[Task objective]: Word for word, restate all of the entries.

Data extracted from a collection
*** Begin section ***

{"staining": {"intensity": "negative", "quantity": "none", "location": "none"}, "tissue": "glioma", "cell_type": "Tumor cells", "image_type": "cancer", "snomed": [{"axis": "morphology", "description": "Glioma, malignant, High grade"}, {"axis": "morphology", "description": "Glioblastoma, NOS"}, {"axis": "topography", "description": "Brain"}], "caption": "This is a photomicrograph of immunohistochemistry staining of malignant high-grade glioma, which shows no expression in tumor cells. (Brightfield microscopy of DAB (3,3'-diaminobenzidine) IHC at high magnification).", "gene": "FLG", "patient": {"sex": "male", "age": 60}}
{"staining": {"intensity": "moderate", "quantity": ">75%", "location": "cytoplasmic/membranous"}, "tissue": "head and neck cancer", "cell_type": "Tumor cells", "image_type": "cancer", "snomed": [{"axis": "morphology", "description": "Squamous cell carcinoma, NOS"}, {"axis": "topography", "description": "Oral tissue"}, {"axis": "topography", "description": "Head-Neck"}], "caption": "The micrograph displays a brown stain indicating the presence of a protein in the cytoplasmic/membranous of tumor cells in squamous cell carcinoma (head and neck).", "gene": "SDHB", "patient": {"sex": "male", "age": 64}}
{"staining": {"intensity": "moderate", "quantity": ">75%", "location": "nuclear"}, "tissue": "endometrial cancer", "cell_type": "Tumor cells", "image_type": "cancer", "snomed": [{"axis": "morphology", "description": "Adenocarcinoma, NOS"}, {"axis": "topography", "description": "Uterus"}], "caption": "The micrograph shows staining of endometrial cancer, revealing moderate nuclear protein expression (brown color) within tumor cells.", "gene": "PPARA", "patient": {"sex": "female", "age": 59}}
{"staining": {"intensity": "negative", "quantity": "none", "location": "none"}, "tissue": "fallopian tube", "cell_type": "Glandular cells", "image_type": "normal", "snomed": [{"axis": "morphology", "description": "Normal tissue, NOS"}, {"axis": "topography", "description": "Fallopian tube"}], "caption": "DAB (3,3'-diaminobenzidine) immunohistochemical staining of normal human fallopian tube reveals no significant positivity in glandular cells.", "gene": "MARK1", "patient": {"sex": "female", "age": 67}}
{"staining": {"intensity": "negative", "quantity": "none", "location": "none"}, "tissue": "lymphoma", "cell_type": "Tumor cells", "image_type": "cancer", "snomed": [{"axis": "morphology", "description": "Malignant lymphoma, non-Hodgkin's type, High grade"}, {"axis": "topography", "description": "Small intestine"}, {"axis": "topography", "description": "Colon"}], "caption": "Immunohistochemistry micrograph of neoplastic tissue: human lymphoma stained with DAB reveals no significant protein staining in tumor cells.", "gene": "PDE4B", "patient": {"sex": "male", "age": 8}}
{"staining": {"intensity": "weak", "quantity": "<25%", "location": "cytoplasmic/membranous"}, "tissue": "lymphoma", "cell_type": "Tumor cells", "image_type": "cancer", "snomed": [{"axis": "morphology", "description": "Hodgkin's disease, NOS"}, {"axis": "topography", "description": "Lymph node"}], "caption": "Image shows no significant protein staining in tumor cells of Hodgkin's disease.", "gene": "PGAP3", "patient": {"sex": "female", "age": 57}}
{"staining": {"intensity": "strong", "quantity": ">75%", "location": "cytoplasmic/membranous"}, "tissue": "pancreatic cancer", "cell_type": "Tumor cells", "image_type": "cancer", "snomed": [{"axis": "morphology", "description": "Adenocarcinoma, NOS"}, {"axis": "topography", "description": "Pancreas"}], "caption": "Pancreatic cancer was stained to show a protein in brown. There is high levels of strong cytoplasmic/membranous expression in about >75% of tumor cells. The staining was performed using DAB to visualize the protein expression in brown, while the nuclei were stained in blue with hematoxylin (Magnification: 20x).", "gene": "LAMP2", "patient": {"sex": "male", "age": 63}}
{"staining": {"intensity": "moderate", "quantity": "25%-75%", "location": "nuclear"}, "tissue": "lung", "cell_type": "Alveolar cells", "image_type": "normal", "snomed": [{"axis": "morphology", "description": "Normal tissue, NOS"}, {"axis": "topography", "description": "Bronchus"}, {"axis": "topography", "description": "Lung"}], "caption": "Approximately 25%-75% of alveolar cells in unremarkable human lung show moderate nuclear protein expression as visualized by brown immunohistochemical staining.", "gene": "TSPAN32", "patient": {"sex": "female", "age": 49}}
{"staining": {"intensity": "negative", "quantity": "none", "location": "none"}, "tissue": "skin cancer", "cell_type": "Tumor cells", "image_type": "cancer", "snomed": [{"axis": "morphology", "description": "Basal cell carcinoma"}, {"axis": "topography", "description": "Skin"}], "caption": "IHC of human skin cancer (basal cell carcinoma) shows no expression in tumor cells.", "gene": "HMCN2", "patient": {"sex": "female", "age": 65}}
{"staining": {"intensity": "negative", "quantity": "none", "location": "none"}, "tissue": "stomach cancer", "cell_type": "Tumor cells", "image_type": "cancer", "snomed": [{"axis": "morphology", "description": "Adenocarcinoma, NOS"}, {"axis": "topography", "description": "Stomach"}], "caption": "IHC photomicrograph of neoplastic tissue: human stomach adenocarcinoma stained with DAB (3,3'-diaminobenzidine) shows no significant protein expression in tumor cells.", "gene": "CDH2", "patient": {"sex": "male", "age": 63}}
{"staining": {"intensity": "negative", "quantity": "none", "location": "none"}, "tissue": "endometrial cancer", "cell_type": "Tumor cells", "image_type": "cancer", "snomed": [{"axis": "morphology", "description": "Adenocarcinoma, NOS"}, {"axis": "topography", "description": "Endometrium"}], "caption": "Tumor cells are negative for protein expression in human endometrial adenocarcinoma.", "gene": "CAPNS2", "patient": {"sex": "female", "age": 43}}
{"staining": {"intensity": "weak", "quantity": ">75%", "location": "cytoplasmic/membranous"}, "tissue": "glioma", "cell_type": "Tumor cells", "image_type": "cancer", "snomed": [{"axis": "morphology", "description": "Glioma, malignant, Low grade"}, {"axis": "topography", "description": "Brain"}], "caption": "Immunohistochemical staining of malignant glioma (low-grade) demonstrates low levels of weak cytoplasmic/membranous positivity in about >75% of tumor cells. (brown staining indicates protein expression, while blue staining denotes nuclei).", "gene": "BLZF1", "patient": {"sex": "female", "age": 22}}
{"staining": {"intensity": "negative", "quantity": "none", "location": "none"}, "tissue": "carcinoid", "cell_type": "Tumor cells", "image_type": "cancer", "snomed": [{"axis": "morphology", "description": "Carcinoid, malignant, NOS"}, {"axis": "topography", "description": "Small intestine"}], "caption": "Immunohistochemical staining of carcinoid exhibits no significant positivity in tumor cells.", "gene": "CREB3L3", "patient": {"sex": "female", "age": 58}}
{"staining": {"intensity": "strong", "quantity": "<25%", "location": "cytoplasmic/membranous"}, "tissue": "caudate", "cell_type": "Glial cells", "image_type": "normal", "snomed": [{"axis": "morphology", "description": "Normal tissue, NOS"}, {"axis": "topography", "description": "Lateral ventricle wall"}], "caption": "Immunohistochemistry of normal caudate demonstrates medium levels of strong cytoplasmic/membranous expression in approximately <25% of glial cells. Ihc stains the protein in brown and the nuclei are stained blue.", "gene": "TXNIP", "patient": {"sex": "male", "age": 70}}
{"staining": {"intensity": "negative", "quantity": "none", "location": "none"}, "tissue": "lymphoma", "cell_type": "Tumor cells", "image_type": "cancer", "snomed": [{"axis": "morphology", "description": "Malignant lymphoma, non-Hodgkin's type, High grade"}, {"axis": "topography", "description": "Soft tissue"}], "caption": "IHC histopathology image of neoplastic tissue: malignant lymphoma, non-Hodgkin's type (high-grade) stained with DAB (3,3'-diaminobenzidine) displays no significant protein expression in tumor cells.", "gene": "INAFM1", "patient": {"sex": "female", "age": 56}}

*** End section ***

[Task output]:
{"staining": {"intensity": "negative", "quantity": "none", "location": "none"}, "tissue": "glioma", "cell_type": "Tumor cells", "image_type": "cancer", "snomed": [{"axis": "morphology", "description": "Glioma, malignant, High grade"}, {"axis": "morphology", "description": "Glioblastoma, NOS"}, {"axis": "topography", "description": "Brain"}], "caption": "This is a photomicrograph of immunohistochemistry staining of malignant high-grade glioma, which shows no expression in tumor cells. (Brightfield microscopy of DAB (3,3'-diaminobenzidine) IHC at high magnification).", "gene": "FLG", "patient": {"sex": "male", "age": 60}}
{"staining": {"intensity": "moderate", "quantity": ">75%", "location": "cytoplasmic/membranous"}, "tissue": "head and neck cancer", "cell_type": "Tumor cells", "image_type": "cancer", "snomed": [{"axis": "morphology", "description": "Squamous cell carcinoma, NOS"}, {"axis": "topography", "description": "Oral tissue"}, {"axis": "topography", "description": "Head-Neck"}], "caption": "The micrograph displays a brown stain indicating the presence of a protein in the cytoplasmic/membranous of tumor cells in squamous cell carcinoma (head and neck).", "gene": "SDHB", "patient": {"sex": "male", "age": 64}}
{"staining": {"intensity": "moderate", "quantity": ">75%", "location": "nuclear"}, "tissue": "endometrial cancer", "cell_type": "Tumor cells", "image_type": "cancer", "snomed": [{"axis": "morphology", "description": "Adenocarcinoma, NOS"}, {"axis": "topography", "description": "Uterus"}], "caption": "The micrograph shows staining of endometrial cancer, revealing moderate nuclear protein expression (brown color) within tumor cells.", "gene": "PPARA", "patient": {"sex": "female", "age": 59}}
{"staining": {"intensity": "negative", "quantity": "none", "location": "none"}, "tissue": "fallopian tube", "cell_type": "Glandular cells", "image_type": "normal", "snomed": [{"axis": "morphology", "description": "Normal tissue, NOS"}, {"axis": "topography", "description": "Fallopian tube"}], "caption": "DAB (3,3'-diaminobenzidine) immunohistochemical staining of normal human fallopian tube reveals no significant positivity in glandular cells.", "gene": "MARK1", "patient": {"sex": "female", "age": 67}}
{"staining": {"intensity": "negative", "quantity": "none", "location": "none"}, "tissue": "lymphoma", "cell_type": "Tumor cells", "image_type": "cancer", "snomed": [{"axis": "morphology", "description": "Malignant lymphoma, non-Hodgkin's type, High grade"}, {"axis": "topography", "description": "Small intestine"}, {"axis": "topography", "description": "Colon"}], "caption": "Immunohistochemistry micrograph of neoplastic tissue: human lymphoma stained with DAB reveals no significant protein staining in tumor cells.", "gene": "PDE4B", "patient": {"sex": "male", "age": 8}}
{"staining": {"intensity": "weak", "quantity": "<25%", "location": "cytoplasmic/membranous"}, "tissue": "lymphoma", "cell_type": "Tumor cells", "image_type": "cancer", "snomed": [{"axis": "morphology", "description": "Hodgkin's disease, NOS"}, {"axis": "topography", "description": "Lymph node"}], "caption": "Image shows no significant protein staining in tumor cells of Hodgkin's disease.", "gene": "PGAP3", "patient": {"sex": "female", "age": 57}}
{"staining": {"intensity": "strong", "quantity": ">75%", "location": "cytoplasmic/membranous"}, "tissue": "pancreatic cancer", "cell_type": "Tumor cells", "image_type": "cancer", "snomed": [{"axis": "morphology", "description": "Adenocarcinoma, NOS"}, {"axis": "topography", "description": "Pancreas"}], "caption": "Pancreatic cancer was stained to show a protein in brown. There is high levels of strong cytoplasmic/membranous expression in about >75% of tumor cells. The staining was performed using DAB to visualize the protein expression in brown, while the nuclei were stained in blue with hematoxylin (Magnification: 20x).", "gene": "LAMP2", "patient": {"sex": "male", "age": 63}}
{"staining": {"intensity": "moderate", "quantity": "25%-75%", "location": "nuclear"}, "tissue": "lung", "cell_type": "Alveolar cells", "image_type": "normal", "snomed": [{"axis": "morphology", "description": "Normal tissue, NOS"}, {"axis": "topography", "description": "Bronchus"}, {"axis": "topography", "description": "Lung"}], "caption": "Approximately 25%-75% of alveolar cells in unremarkable human lung show moderate nuclear protein expression as visualized by brown immunohistochemical staining.", "gene": "TSPAN32", "patient": {"sex": "female", "age": 49}}
{"staining": {"intensity": "negative", "quantity": "none", "location": "none"}, "tissue": "skin cancer", "cell_type": "Tumor cells", "image_type": "cancer", "snomed": [{"axis": "morphology", "description": "Basal cell carcinoma"}, {"axis": "topography", "description": "Skin"}], "caption": "IHC of human skin cancer (basal cell carcinoma) shows no expression in tumor cells.", "gene": "HMCN2", "patient": {"sex": "female", "age": 65}}
{"staining": {"intensity": "negative", "quantity": "none", "location": "none"}, "tissue": "stomach cancer", "cell_type": "Tumor cells", "image_type": "cancer", "snomed": [{"axis": "morphology", "description": "Adenocarcinoma, NOS"}, {"axis": "topography", "description": "Stomach"}], "caption": "IHC photomicrograph of neoplastic tissue: human stomach adenocarcinoma stained with DAB (3,3'-diaminobenzidine) shows no significant protein expression in tumor cells.", "gene": "CDH2", "patient": {"sex": "male", "age": 63}}
{"staining": {"intensity": "negative", "quantity": "none", "location": "none"}, "tissue": "endometrial cancer", "cell_type": "Tumor cells", "image_type": "cancer", "snomed": [{"axis": "morphology", "description": "Adenocarcinoma, NOS"}, {"axis": "topography", "description": "Endometrium"}], "caption": "Tumor cells are negative for protein expression in human endometrial adenocarcinoma.", "gene": "CAPNS2", "patient": {"sex": "female", "age": 43}}
{"staining": {"intensity": "weak", "quantity": ">75%", "location": "cytoplasmic/membranous"}, "tissue": "glioma", "cell_type": "Tumor cells", "image_type": "cancer", "snomed": [{"axis": "morphology", "description": "Glioma, malignant, Low grade"}, {"axis": "topography", "description": "Brain"}], "caption": "Immunohistochemical staining of malignant glioma (low-grade) demonstrates low levels of weak cytoplasmic/membranous positivity in about >75% of tumor cells. (brown staining indicates protein expression, while blue staining denotes nuclei).", "gene": "BLZF1", "patient": {"sex": "female", "age": 22}}
{"staining": {"intensity": "negative", "quantity": "none", "location": "none"}, "tissue": "carcinoid", "cell_type": "Tumor cells", "image_type": "cancer", "snomed": [{"axis": "morphology", "description": "Carcinoid, malignant, NOS"}, {"axis": "topography", "description": "Small intestine"}], "caption": "Immunohistochemical staining of carcinoid exhibits no significant positivity in tumor cells.", "gene": "CREB3L3", "patient": {"sex": "female", "age": 58}}
{"staining": {"intensity": "strong", "quantity": "<25%", "location": "cytoplasmic/membranous"}, "tissue": "caudate", "cell_type": "Glial cells", "image_type": "normal", "snomed": [{"axis": "morphology", "description": "Normal tissue, NOS"}, {"axis": "topography", "description": "Lateral ventricle wall"}], "caption": "Immunohistochemistry of normal caudate demonstrates medium levels of strong cytoplasmic/membranous expression in approximately <25% of glial cells. Ihc stains the protein in brown and the nuclei are stained blue.", "gene": "TXNIP", "patient": {"sex": "male", "age": 70}}
{"staining": {"intensity": "negative", "quantity": "none", "location": "none"}, "tissue": "lymphoma", "cell_type": "Tumor cells", "image_type": "cancer", "snomed": [{"axis": "morphology", "description": "Malignant lymphoma, non-Hodgkin's type, High grade"}, {"axis": "topography", "description": "Soft tissue"}], "caption": "IHC histopathology image of neoplastic tissue: malignant lymphoma, non-Hodgkin's type (high-grade) stained with DAB (3,3'-diaminobenzidine) displays no significant protein expression in tumor cells.", "gene": "INAFM1", "patient": {"sex": "female", "age": 56}}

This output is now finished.